Why Women Are More Affected
Women are two to three times more likely to develop RA than men. Estrogen is known to modify immune responses, and RA disease activity often shifts during pregnancy, when estrogen levels are high. Many women experience remission during pregnancy, only to flare after delivery when hormone levels drop. The peak age of onset for RA is between 50 and 59, which for women coincides with menopause and its accompanying hormonal changes.
Interestingly, though, hormone replacement therapy after menopause does not appear to increase RA risk or worsen disease severity. A large trial that followed women for an average of 5.6 to 7.1 years found no significant difference in RA incidence between those on hormone therapy and those on placebo. This suggests that the relationship between sex hormones and RA is more complex than simple estrogen levels. Other differences in how male and female immune systems are wired likely contribute.

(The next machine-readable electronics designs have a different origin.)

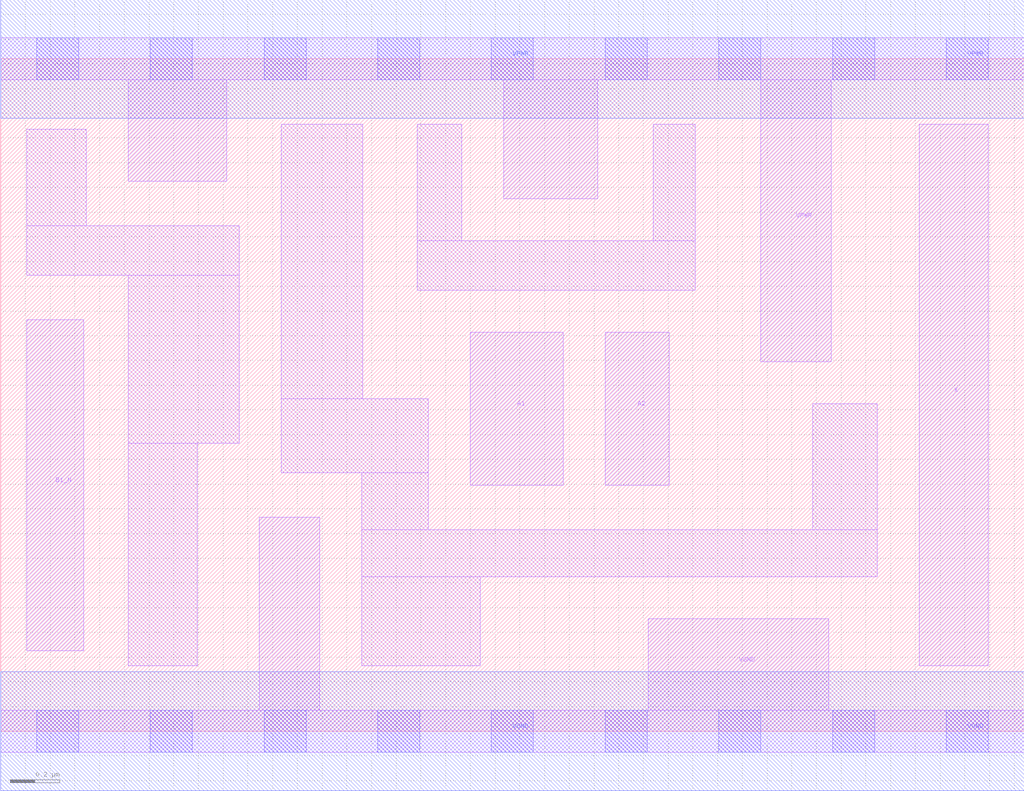
<source format=lef>
# Copyright 2020 The SkyWater PDK Authors
#
# Licensed under the Apache License, Version 2.0 (the "License");
# you may not use this file except in compliance with the License.
# You may obtain a copy of the License at
#
#     https://www.apache.org/licenses/LICENSE-2.0
#
# Unless required by applicable law or agreed to in writing, software
# distributed under the License is distributed on an "AS IS" BASIS,
# WITHOUT WARRANTIES OR CONDITIONS OF ANY KIND, either express or implied.
# See the License for the specific language governing permissions and
# limitations under the License.
#
# SPDX-License-Identifier: Apache-2.0

VERSION 5.7 ;
  NAMESCASESENSITIVE ON ;
  NOWIREEXTENSIONATPIN ON ;
  DIVIDERCHAR "/" ;
  BUSBITCHARS "[]" ;
UNITS
  DATABASE MICRONS 200 ;
END UNITS
PROPERTYDEFINITIONS
  MACRO maskLayoutSubType STRING ;
  MACRO prCellType STRING ;
  MACRO originalViewName STRING ;
END PROPERTYDEFINITIONS
MACRO sky130_fd_sc_hdll__a21bo_1
  CLASS CORE ;
  FOREIGN sky130_fd_sc_hdll__a21bo_1 ;
  ORIGIN  0.000000  0.000000 ;
  SIZE  4.140000 BY  2.720000 ;
  SYMMETRY X Y R90 ;
  SITE unithd ;
  PIN A1
    ANTENNAGATEAREA  0.277500 ;
    DIRECTION INPUT ;
    USE SIGNAL ;
    PORT
      LAYER li1 ;
        RECT 1.900000 0.995000 2.275000 1.615000 ;
    END
  END A1
  PIN A2
    ANTENNAGATEAREA  0.277500 ;
    DIRECTION INPUT ;
    USE SIGNAL ;
    PORT
      LAYER li1 ;
        RECT 2.445000 0.995000 2.705000 1.615000 ;
    END
  END A2
  PIN B1_N
    ANTENNAGATEAREA  0.138600 ;
    DIRECTION INPUT ;
    USE SIGNAL ;
    PORT
      LAYER li1 ;
        RECT 0.105000 0.325000 0.335000 1.665000 ;
    END
  END B1_N
  PIN X
    ANTENNADIFFAREA  0.628750 ;
    DIRECTION OUTPUT ;
    USE SIGNAL ;
    PORT
      LAYER li1 ;
        RECT 3.715000 0.265000 3.995000 2.455000 ;
    END
  END X
  PIN VGND
    DIRECTION INOUT ;
    USE GROUND ;
    PORT
      LAYER li1 ;
        RECT 0.000000 -0.085000 4.140000 0.085000 ;
        RECT 1.045000  0.085000 1.290000 0.865000 ;
        RECT 2.620000  0.085000 3.350000 0.455000 ;
      LAYER mcon ;
        RECT 0.145000 -0.085000 0.315000 0.085000 ;
        RECT 0.605000 -0.085000 0.775000 0.085000 ;
        RECT 1.065000 -0.085000 1.235000 0.085000 ;
        RECT 1.525000 -0.085000 1.695000 0.085000 ;
        RECT 1.985000 -0.085000 2.155000 0.085000 ;
        RECT 2.445000 -0.085000 2.615000 0.085000 ;
        RECT 2.905000 -0.085000 3.075000 0.085000 ;
        RECT 3.365000 -0.085000 3.535000 0.085000 ;
        RECT 3.825000 -0.085000 3.995000 0.085000 ;
      LAYER met1 ;
        RECT 0.000000 -0.240000 4.140000 0.240000 ;
    END
  END VGND
  PIN VPWR
    DIRECTION INOUT ;
    USE POWER ;
    PORT
      LAYER li1 ;
        RECT 0.000000 2.635000 4.140000 2.805000 ;
        RECT 0.515000 2.225000 0.915000 2.635000 ;
        RECT 2.035000 2.155000 2.415000 2.635000 ;
        RECT 3.075000 1.495000 3.360000 2.635000 ;
      LAYER mcon ;
        RECT 0.145000 2.635000 0.315000 2.805000 ;
        RECT 0.605000 2.635000 0.775000 2.805000 ;
        RECT 1.065000 2.635000 1.235000 2.805000 ;
        RECT 1.525000 2.635000 1.695000 2.805000 ;
        RECT 1.985000 2.635000 2.155000 2.805000 ;
        RECT 2.445000 2.635000 2.615000 2.805000 ;
        RECT 2.905000 2.635000 3.075000 2.805000 ;
        RECT 3.365000 2.635000 3.535000 2.805000 ;
        RECT 3.825000 2.635000 3.995000 2.805000 ;
      LAYER met1 ;
        RECT 0.000000 2.480000 4.140000 2.960000 ;
    END
  END VPWR
  OBS
    LAYER li1 ;
      RECT 0.105000 1.845000 0.965000 2.045000 ;
      RECT 0.105000 2.045000 0.345000 2.435000 ;
      RECT 0.515000 0.265000 0.795000 1.165000 ;
      RECT 0.515000 1.165000 0.965000 1.845000 ;
      RECT 1.135000 1.045000 1.730000 1.345000 ;
      RECT 1.135000 1.345000 1.465000 2.455000 ;
      RECT 1.460000 0.265000 1.940000 0.625000 ;
      RECT 1.460000 0.625000 3.545000 0.815000 ;
      RECT 1.460000 0.815000 1.730000 1.045000 ;
      RECT 1.685000 1.785000 2.810000 1.985000 ;
      RECT 1.685000 1.985000 1.865000 2.455000 ;
      RECT 2.640000 1.985000 2.810000 2.455000 ;
      RECT 3.285000 0.815000 3.545000 1.325000 ;
  END
  PROPERTY maskLayoutSubType "abstract" ;
  PROPERTY prCellType "standard" ;
  PROPERTY originalViewName "layout" ;
END sky130_fd_sc_hdll__a21bo_1

</source>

Obesity Creates a Pro-Inflammatory Environment
Carrying excess weight does more than stress your joints mechanically. Fat tissue actively produces signaling proteins called adipokines that interact with the immune system in ways that promote inflammation. One of the most studied is leptin, which rises with body fat and pushes the immune system toward a more aggressive, pro-inflammatory state. Leptin promotes the activation and proliferation of the same T helper 17 cells that drive RA while simultaneously suppressing regulatory T cells, the immune cells responsible for keeping autoimmune reactions in check.
Other adipokines contribute as well. Resistin, which correlates with overweight and metabolic syndrome, triggers immune cells to produce the same inflammatory molecules (TNF-alpha, IL-6, IL-1 beta) found in inflamed RA joints. In a Swedish cohort, elevated levels of the adipokine adiponectin were associated with a 70% increased risk of developing RA, independent of smoking status. Collectively, these findings help explain why obesity is highly prevalent in people with inflammatory rheumatic diseases and may contribute to their development.

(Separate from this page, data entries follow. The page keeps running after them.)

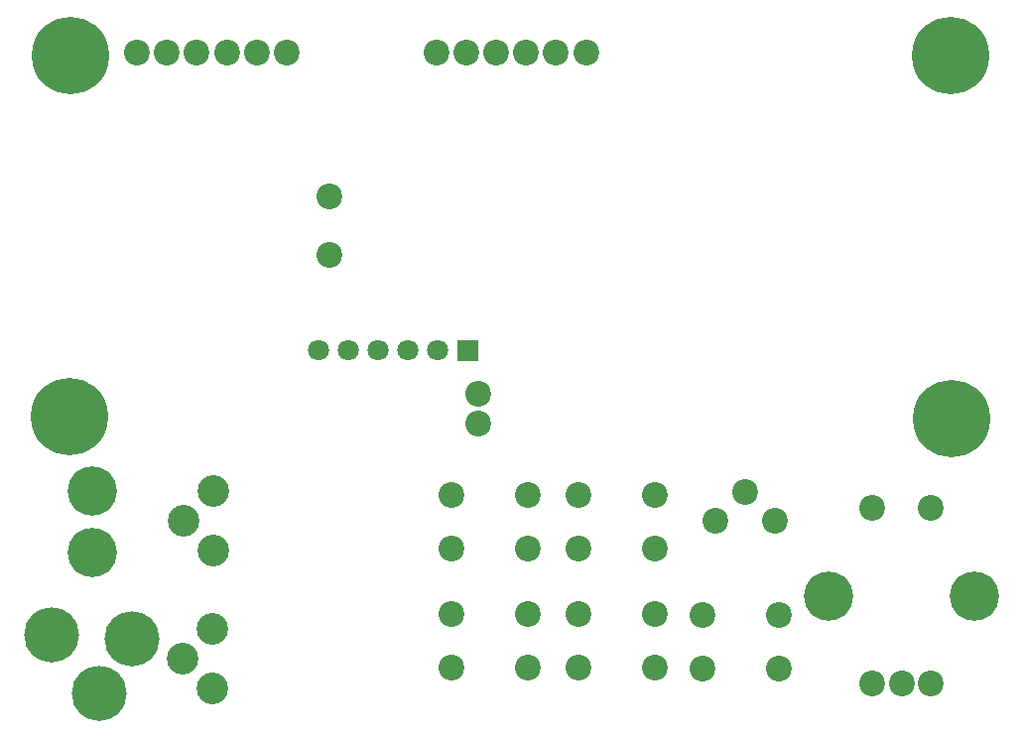
<source format=gbr>
%FSLAX34Y34*%
%MOMM*%
%LNSOLDERMASK_TOP*%
G71*
G01*
%ADD10C,4.700*%
%ADD11C,4.200*%
%ADD12C,2.200*%
%ADD13C,2.700*%
%ADD14C,6.600*%
%ADD15C,0.800*%
%ADD16C,1.800*%
%LPD*%
X97020Y76019D02*
G54D10*
D03*
X28758Y79194D02*
G54D10*
D03*
X62844Y149916D02*
G54D11*
D03*
X62844Y201916D02*
G54D11*
D03*
X542924Y198562D02*
G54D12*
D03*
X477924Y198562D02*
G54D12*
D03*
X477924Y153562D02*
G54D12*
D03*
X542924Y153562D02*
G54D12*
D03*
X434974Y198562D02*
G54D12*
D03*
X369974Y198562D02*
G54D12*
D03*
X369974Y153562D02*
G54D12*
D03*
X434974Y153562D02*
G54D12*
D03*
X68785Y29184D02*
G54D10*
D03*
X620315Y201590D02*
G54D12*
D03*
X595315Y176590D02*
G54D12*
D03*
X645315Y176590D02*
G54D12*
D03*
X166865Y202506D02*
G54D13*
D03*
X141465Y177106D02*
G54D13*
D03*
X166865Y151705D02*
G54D13*
D03*
X728662Y37906D02*
G54D12*
D03*
X778662Y37906D02*
G54D12*
D03*
X753662Y37906D02*
G54D12*
D03*
X728662Y187906D02*
G54D12*
D03*
X778662Y187906D02*
G54D12*
D03*
X691162Y112906D02*
G54D11*
D03*
X816162Y112906D02*
G54D11*
D03*
X434974Y51963D02*
G54D12*
D03*
X369974Y51962D02*
G54D12*
D03*
X369974Y96963D02*
G54D12*
D03*
X434974Y96963D02*
G54D12*
D03*
X165675Y84237D02*
G54D13*
D03*
X140274Y58838D02*
G54D13*
D03*
X165675Y33437D02*
G54D13*
D03*
X101048Y576592D02*
G54D12*
D03*
X126448Y576592D02*
G54D12*
D03*
X151848Y576592D02*
G54D12*
D03*
X178439Y576592D02*
G54D12*
D03*
X203839Y576592D02*
G54D12*
D03*
X229239Y576592D02*
G54D12*
D03*
X357033Y576592D02*
G54D12*
D03*
X382433Y576592D02*
G54D12*
D03*
X407833Y576592D02*
G54D12*
D03*
X433233Y576592D02*
G54D12*
D03*
X458633Y576592D02*
G54D12*
D03*
X485223Y576592D02*
G54D12*
D03*
X796130Y263922D02*
G54D14*
D03*
X820130Y263922D02*
G54D15*
D03*
X813101Y246952D02*
G54D15*
D03*
X796130Y239922D02*
G54D15*
D03*
X779160Y246952D02*
G54D15*
D03*
X772130Y263922D02*
G54D15*
D03*
X779160Y280892D02*
G54D15*
D03*
X796130Y287922D02*
G54D15*
D03*
X813101Y280892D02*
G54D15*
D03*
X795337Y573881D02*
G54D14*
D03*
X819337Y573881D02*
G54D15*
D03*
X812307Y556911D02*
G54D15*
D03*
X795337Y549881D02*
G54D15*
D03*
X778366Y556911D02*
G54D15*
D03*
X771337Y573881D02*
G54D15*
D03*
X778366Y590852D02*
G54D15*
D03*
X795337Y597881D02*
G54D15*
D03*
X812307Y590852D02*
G54D15*
D03*
X44449Y573881D02*
G54D14*
D03*
X68449Y573881D02*
G54D15*
D03*
X61420Y556911D02*
G54D15*
D03*
X44449Y549881D02*
G54D15*
D03*
X27479Y556911D02*
G54D15*
D03*
X20449Y573881D02*
G54D15*
D03*
X27479Y590852D02*
G54D15*
D03*
X44449Y597881D02*
G54D15*
D03*
X61420Y590852D02*
G54D15*
D03*
X44052Y265510D02*
G54D14*
D03*
X68052Y265510D02*
G54D15*
D03*
X61023Y248539D02*
G54D15*
D03*
X44052Y241510D02*
G54D15*
D03*
X27082Y248539D02*
G54D15*
D03*
X20052Y265510D02*
G54D15*
D03*
X27082Y282480D02*
G54D15*
D03*
X44052Y289510D02*
G54D15*
D03*
X61023Y282480D02*
G54D15*
D03*
X542924Y51963D02*
G54D12*
D03*
X477924Y51962D02*
G54D12*
D03*
X477924Y96963D02*
G54D12*
D03*
X542924Y96963D02*
G54D12*
D03*
G36*
X392585Y331328D02*
X392585Y313328D01*
X374585Y313328D01*
X374585Y331328D01*
X392585Y331328D01*
G37*
X358185Y322328D02*
G54D16*
D03*
X332785Y322328D02*
G54D16*
D03*
X307385Y322328D02*
G54D16*
D03*
X281985Y322328D02*
G54D16*
D03*
X256585Y322328D02*
G54D16*
D03*
X265752Y404100D02*
G54D12*
D03*
X265752Y454100D02*
G54D12*
D03*
X648890Y51168D02*
G54D12*
D03*
X583890Y51168D02*
G54D12*
D03*
X583890Y96168D02*
G54D12*
D03*
X648890Y96168D02*
G54D12*
D03*
X392509Y285080D02*
G54D12*
D03*
X392509Y260080D02*
G54D12*
D03*
M02*

</source>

Epigenetic Changes Bridge Genes and Environment
Epigenetics helps explain how environmental exposures like smoking and diet translate into lasting changes in immune function without altering your DNA sequence. Chemical modifications to your DNA and the proteins it wraps around can turn genes on or off. In RA, these modifications cause immune cells to become persistently overactive, producing inflammatory signals even after the original trigger is gone.
These epigenetic changes are reversible, which is part of what makes them significant. Diet, medications, and other environmental factors can all influence them. This means that even if you carry genetic risk factors for RA, the environmental and lifestyle factors that shape your epigenetic landscape play a real role in whether the disease develops.
Autoantibodies Appear Years Before Symptoms
One of the most striking findings in RA research is that the disease process begins long before you feel anything wrong. Anti-CCP antibodies have been detected in blood samples taken up to nine years before the onset of clinical symptoms. In someone with a family history of RA (two or fewer first-degree relatives with the disease), the presence of these antibodies indicates roughly a 69% chance of developing RA within five years.
This preclinical window matters because it means RA doesn’t strike suddenly. The immune system gradually builds a misguided response over years, likely shaped by ongoing exposure to triggers like smoking, gum disease, or other inflammatory insults. By the time joint swelling and morning stiffness appear, the autoimmune process is well established. This is one reason early detection and early treatment lead to significantly better outcomes: the goal is to intervene before irreversible joint damage occurs.